Depuis 1995, elle collabore à l’organisation et à la


réalisation sur le terrain de plusieurs documentaires
cinématographiques.
Regard porté sur trente années d’instants de vie, de sentiers foulés jusqu’aux prestigieux sommets de l’himalaya.
Dans ce pays, peuplé en majorité d’agriculteurs, la vie se calque sur le rythme des saisons, attendant la
générosité de la mousson.

Devenu un des derniers pays communistes au monde, le Népal subit, avec incertitude et espoir, ces nouveaux
gouvernants.
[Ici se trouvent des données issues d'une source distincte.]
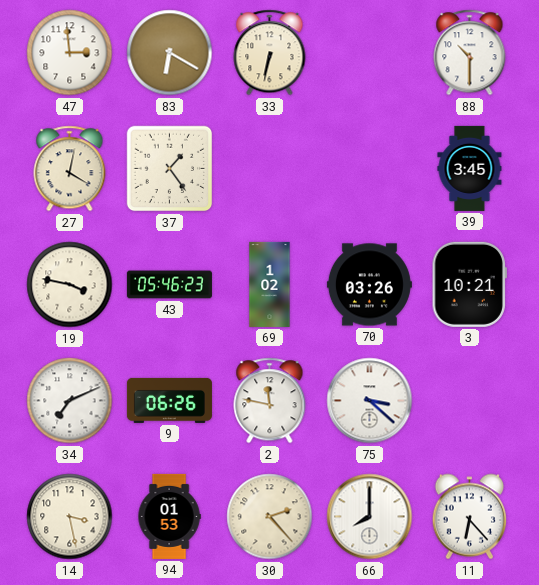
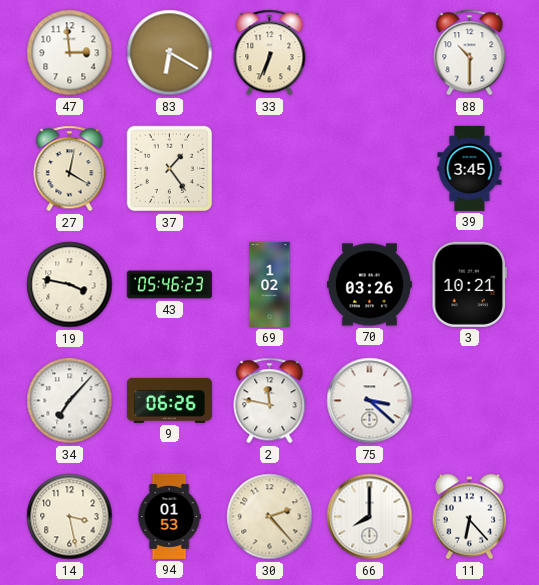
33: 6:32 -> 6:34
34: 7:11 -> 7:07
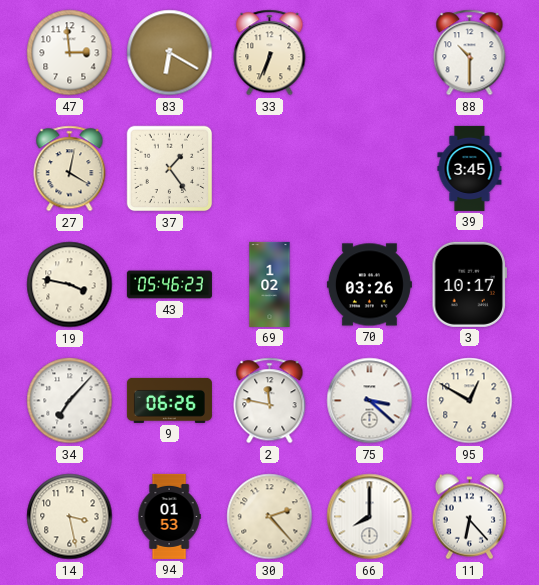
3: 10:21 -> 10:17
95: none -> 12:50
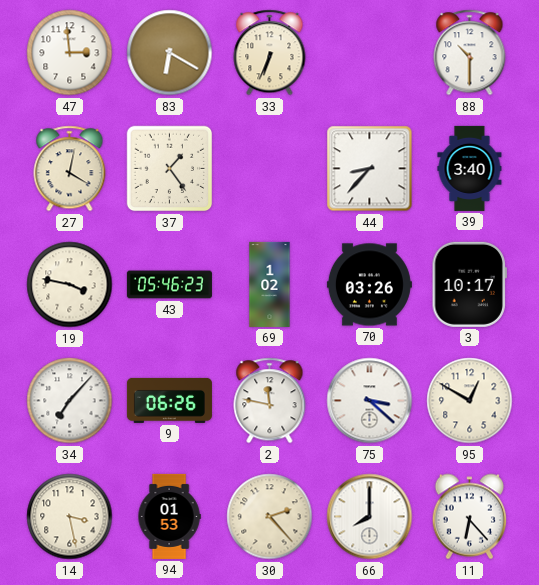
44: none -> 8:37
39: 3:45 -> 3:40
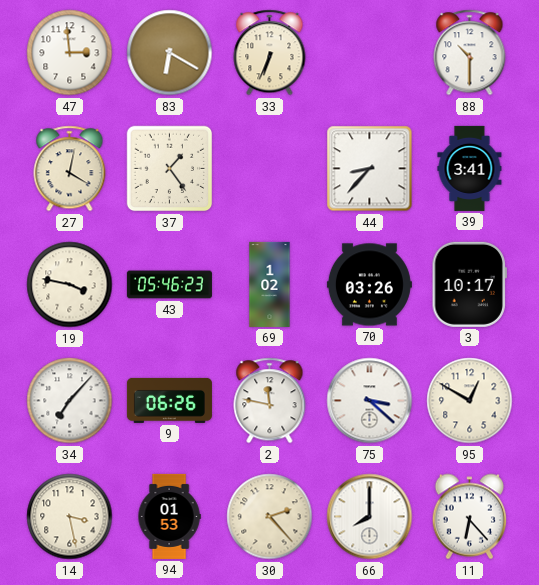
39: 3:40 -> 3:41
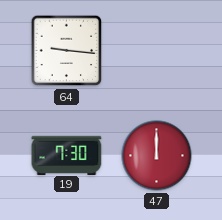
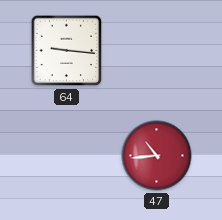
19: 7:30 -> none
47: 12:00 -> 10:44
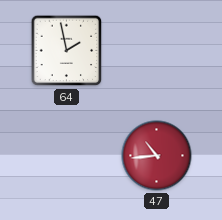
64: 9:16 -> 1:58
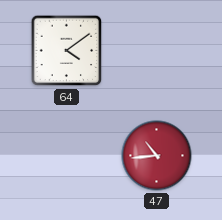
64: 1:58 -> 4:09
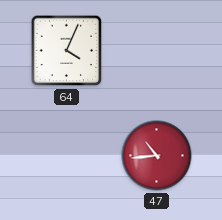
64: 4:09 -> 4:04
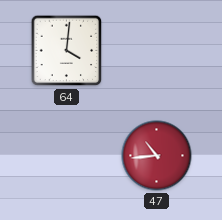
64: 4:04 -> 4:01
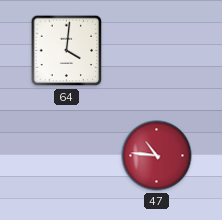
47: 10:44 -> 10:46
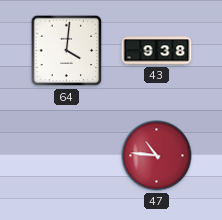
43: none -> 9:38
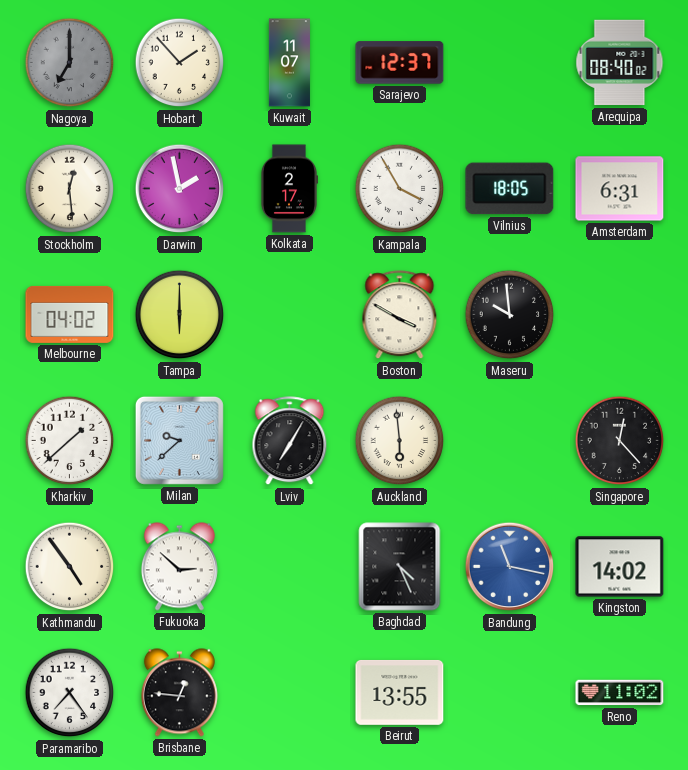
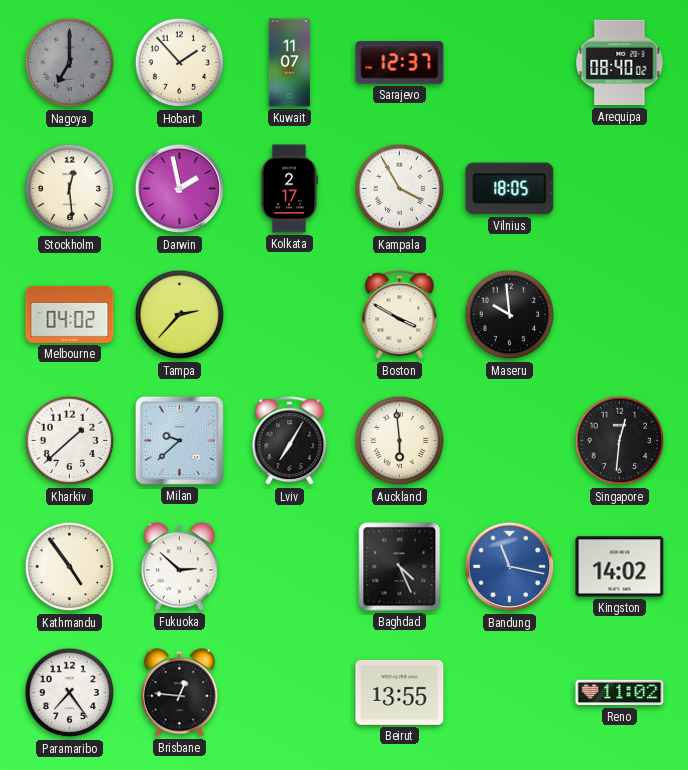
Amsterdam: 6:31 -> none
Tampa: 6:00 -> 2:37
Singapore: 12:23 -> 12:31
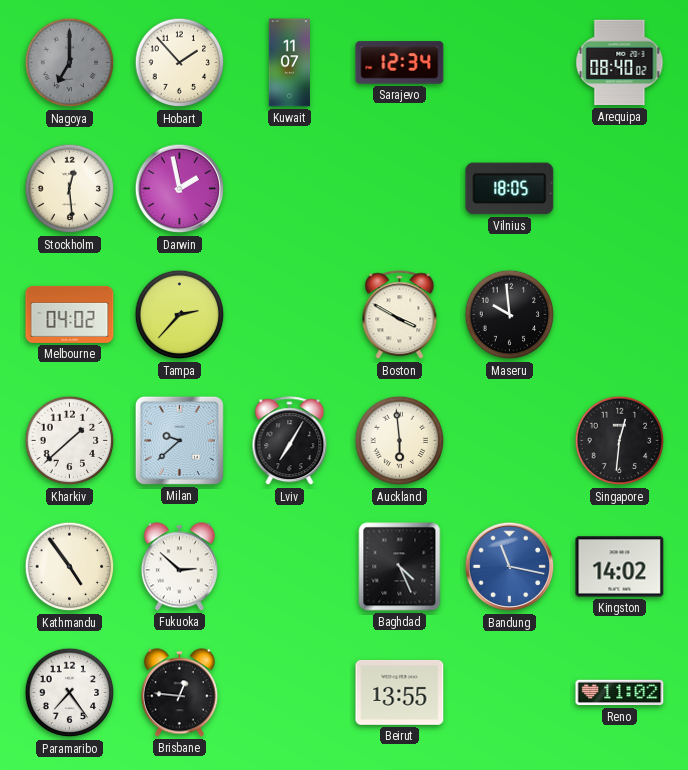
Sarajevo: 12:37 -> 12:34
Kolkata: 2:17 -> none
Kampala: 3:55 -> none
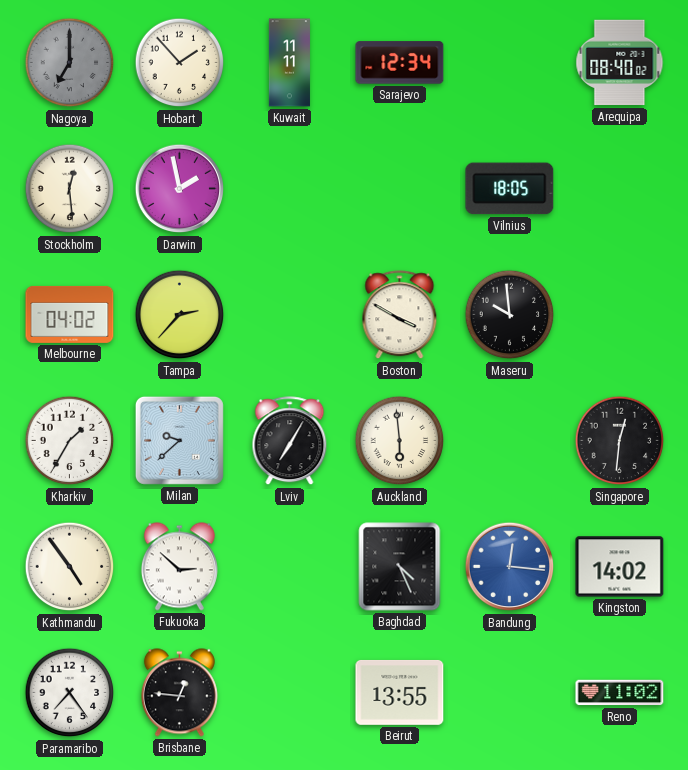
Kuwait: 11:07 -> 11:11
Kharkiv: 1:38 -> 1:35
Bandung: 11:17 -> 12:16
Il place son destin entre les mains du divin et des Babas, ces sages qui du fond de leurs modestes
ashrams caressent leurs violons pour le plaisir des dieux afin de les réconcilier avec les hommes. Voilà comment
les Népalais composent avec leur quotidien.

Sur le bord de notre chemin la statue de Ganesh, le dieu bien-aimé, celui qui apporte la richesse et guide les
pas du voyageur, nous rappelle que le Népal ne se résume pas à Kathmandu. Il est temps de partir vers les
montagnes, loin des pluies de la mousson qui arrive du Bengale.

Quittons le monde de l’Hindouisme pour les terres Bouddhistes, vers ces hommes simples et généreux qui
peuplent les hautes vallées de Dolpo et du Mustang.